** INFORMATION PROVIDED follows **
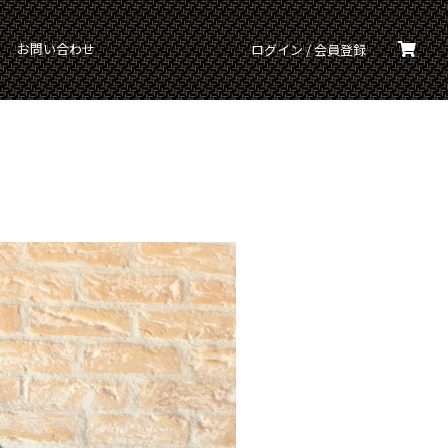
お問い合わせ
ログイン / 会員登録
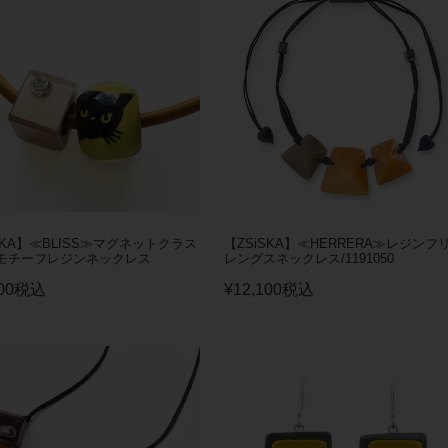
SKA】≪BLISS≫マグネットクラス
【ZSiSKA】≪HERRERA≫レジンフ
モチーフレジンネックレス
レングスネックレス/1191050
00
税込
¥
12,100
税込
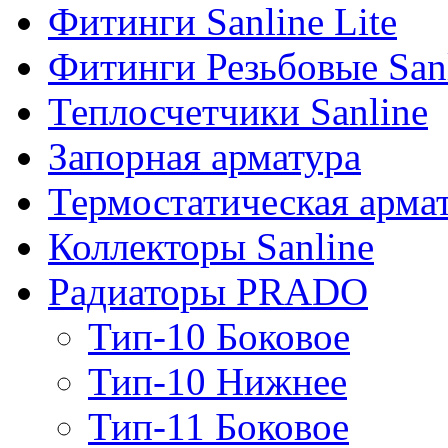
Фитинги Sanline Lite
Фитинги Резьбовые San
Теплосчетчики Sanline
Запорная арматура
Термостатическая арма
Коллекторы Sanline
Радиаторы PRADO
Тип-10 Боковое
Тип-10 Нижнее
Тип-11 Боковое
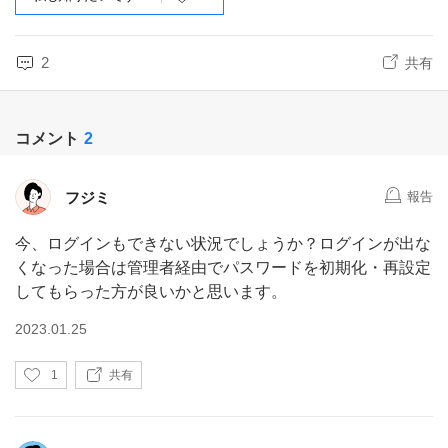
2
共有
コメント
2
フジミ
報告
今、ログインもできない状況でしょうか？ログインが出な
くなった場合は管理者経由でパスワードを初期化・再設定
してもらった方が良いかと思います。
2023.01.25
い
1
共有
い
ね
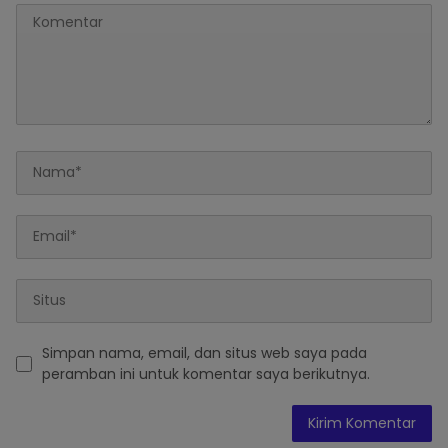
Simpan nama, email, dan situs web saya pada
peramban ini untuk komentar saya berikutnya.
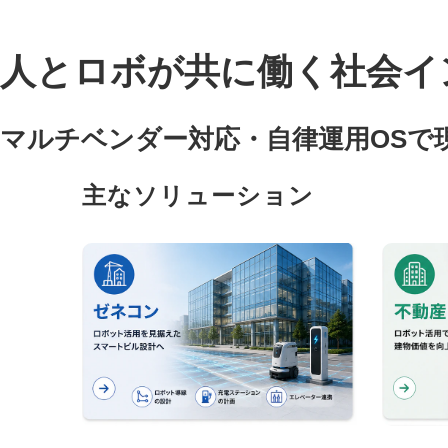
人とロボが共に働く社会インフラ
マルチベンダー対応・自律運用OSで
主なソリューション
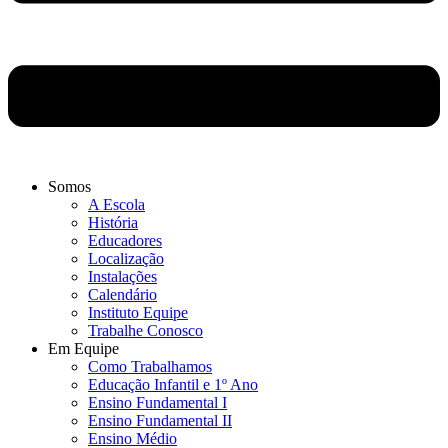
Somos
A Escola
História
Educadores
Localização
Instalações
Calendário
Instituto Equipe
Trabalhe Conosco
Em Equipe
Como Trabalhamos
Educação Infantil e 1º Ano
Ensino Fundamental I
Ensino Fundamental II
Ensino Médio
** End of INFORMATION PROVIDED **
** INFORMATION PROVIDED follows **
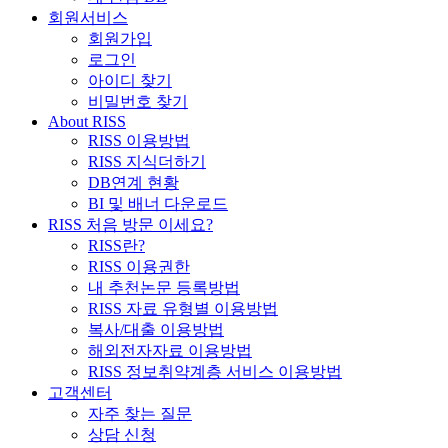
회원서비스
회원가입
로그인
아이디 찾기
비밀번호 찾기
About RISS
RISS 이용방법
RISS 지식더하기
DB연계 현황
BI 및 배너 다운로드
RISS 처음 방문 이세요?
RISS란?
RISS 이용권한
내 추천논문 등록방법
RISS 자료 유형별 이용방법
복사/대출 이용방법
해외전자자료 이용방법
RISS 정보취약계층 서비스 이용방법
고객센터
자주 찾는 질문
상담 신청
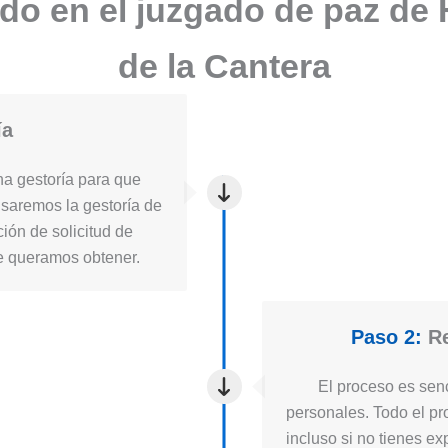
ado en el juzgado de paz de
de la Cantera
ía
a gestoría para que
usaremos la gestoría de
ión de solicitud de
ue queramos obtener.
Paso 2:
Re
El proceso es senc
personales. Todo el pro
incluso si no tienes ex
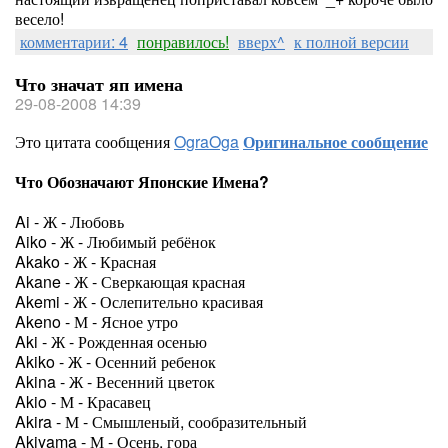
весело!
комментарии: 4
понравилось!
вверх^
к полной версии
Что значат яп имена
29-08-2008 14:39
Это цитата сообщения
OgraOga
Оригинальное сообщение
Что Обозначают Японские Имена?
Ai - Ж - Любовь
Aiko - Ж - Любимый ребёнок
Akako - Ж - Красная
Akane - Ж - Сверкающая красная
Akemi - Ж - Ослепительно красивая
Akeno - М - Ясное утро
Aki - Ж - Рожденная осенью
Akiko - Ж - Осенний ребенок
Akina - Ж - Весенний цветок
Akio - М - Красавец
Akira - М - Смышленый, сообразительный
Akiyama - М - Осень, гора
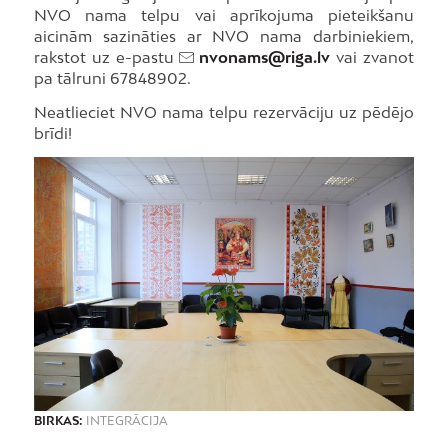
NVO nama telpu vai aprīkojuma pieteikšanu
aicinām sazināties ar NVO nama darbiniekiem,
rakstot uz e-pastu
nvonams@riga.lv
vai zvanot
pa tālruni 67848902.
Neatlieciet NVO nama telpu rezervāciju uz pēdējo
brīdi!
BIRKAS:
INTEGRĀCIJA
** End of INFORMATION PROVIDED **
** INFORMATION PROVIDED follows **
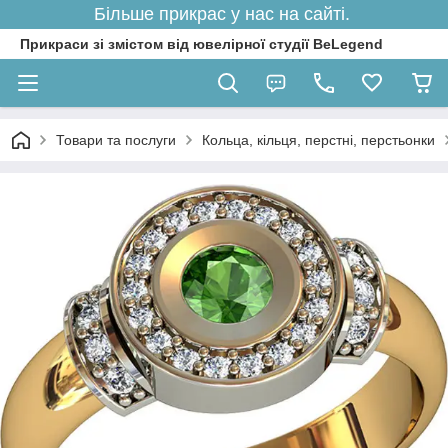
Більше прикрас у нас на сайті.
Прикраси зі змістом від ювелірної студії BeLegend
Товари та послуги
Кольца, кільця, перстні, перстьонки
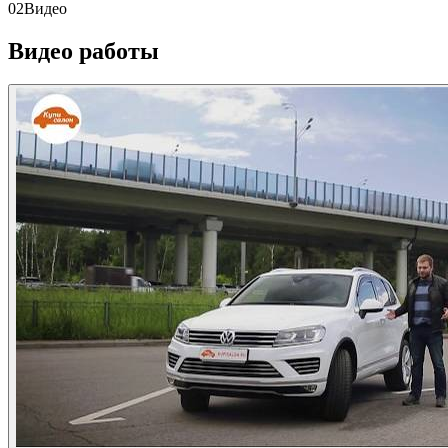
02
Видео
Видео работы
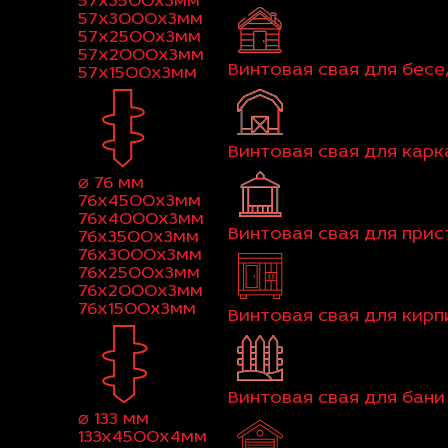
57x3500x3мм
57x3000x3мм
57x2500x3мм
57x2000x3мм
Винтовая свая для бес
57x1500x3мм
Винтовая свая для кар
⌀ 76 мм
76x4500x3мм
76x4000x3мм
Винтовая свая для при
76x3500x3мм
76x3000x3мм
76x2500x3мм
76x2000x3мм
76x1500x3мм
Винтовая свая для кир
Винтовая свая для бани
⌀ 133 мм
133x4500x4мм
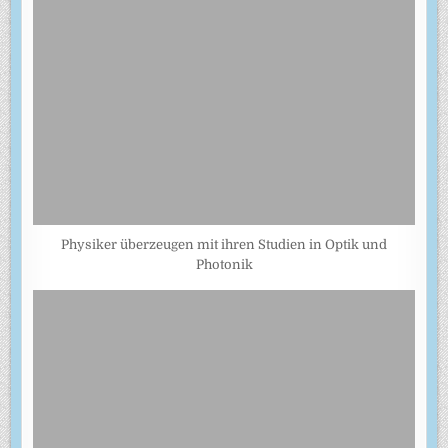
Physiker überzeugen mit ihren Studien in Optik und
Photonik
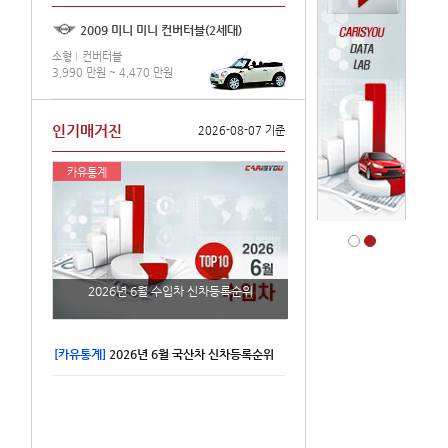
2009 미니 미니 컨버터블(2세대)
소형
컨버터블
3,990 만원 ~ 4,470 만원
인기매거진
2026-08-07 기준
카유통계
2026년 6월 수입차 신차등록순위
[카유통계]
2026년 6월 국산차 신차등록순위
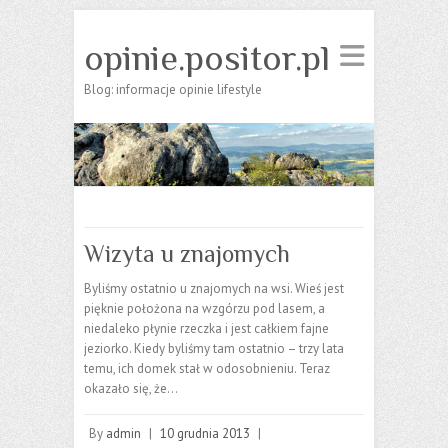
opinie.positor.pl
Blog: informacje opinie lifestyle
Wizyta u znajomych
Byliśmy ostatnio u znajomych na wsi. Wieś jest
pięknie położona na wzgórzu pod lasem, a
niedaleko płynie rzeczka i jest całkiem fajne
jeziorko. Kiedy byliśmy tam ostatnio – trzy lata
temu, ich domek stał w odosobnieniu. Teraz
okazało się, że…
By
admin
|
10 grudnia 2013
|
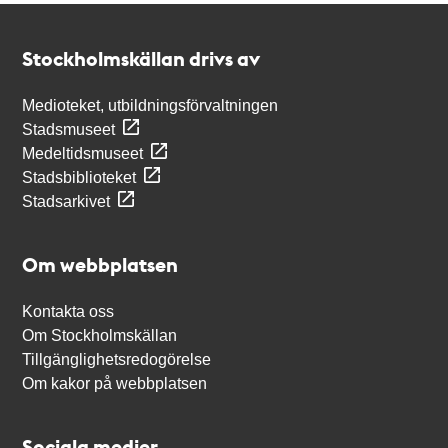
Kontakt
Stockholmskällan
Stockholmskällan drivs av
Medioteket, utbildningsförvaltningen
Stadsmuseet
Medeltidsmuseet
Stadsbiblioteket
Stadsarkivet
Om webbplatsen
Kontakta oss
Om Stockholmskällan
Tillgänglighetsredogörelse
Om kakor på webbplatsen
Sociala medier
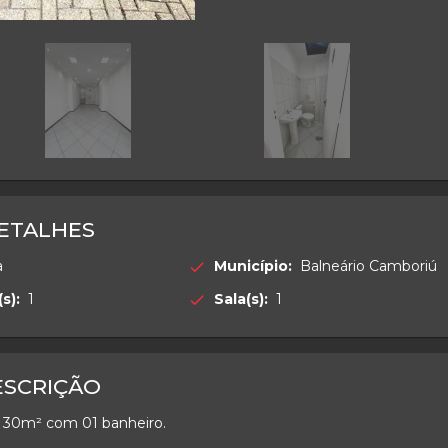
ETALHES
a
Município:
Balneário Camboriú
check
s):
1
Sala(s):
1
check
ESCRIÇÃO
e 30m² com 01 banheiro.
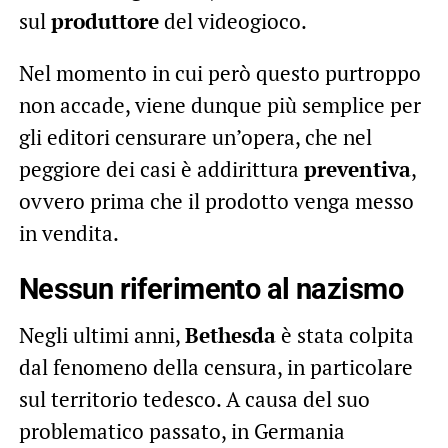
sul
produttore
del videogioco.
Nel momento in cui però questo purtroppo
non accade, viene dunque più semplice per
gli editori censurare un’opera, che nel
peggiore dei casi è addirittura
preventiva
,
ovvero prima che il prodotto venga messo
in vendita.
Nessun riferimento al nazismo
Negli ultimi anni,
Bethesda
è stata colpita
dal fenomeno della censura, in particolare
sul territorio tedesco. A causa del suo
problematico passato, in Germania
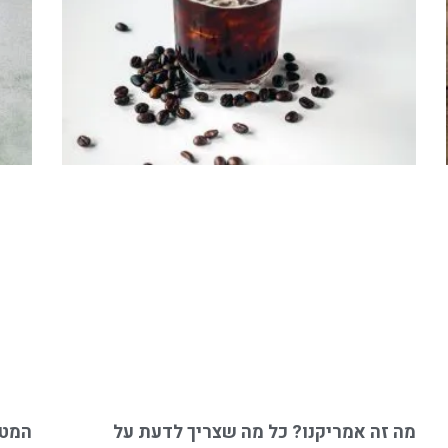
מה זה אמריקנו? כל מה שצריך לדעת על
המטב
** End of INFORMATION PROVIDED **
## TASK GOAL
Search the entries above for lines containing the word "이용방법", and copy each one.

## TASK SOLUTION
RISS 이용방법
RISS 자료 유형별 이용방법
복사/대출 이용방법
해외전자자료 이용방법
RISS 정보취약계층 서비스 이용방법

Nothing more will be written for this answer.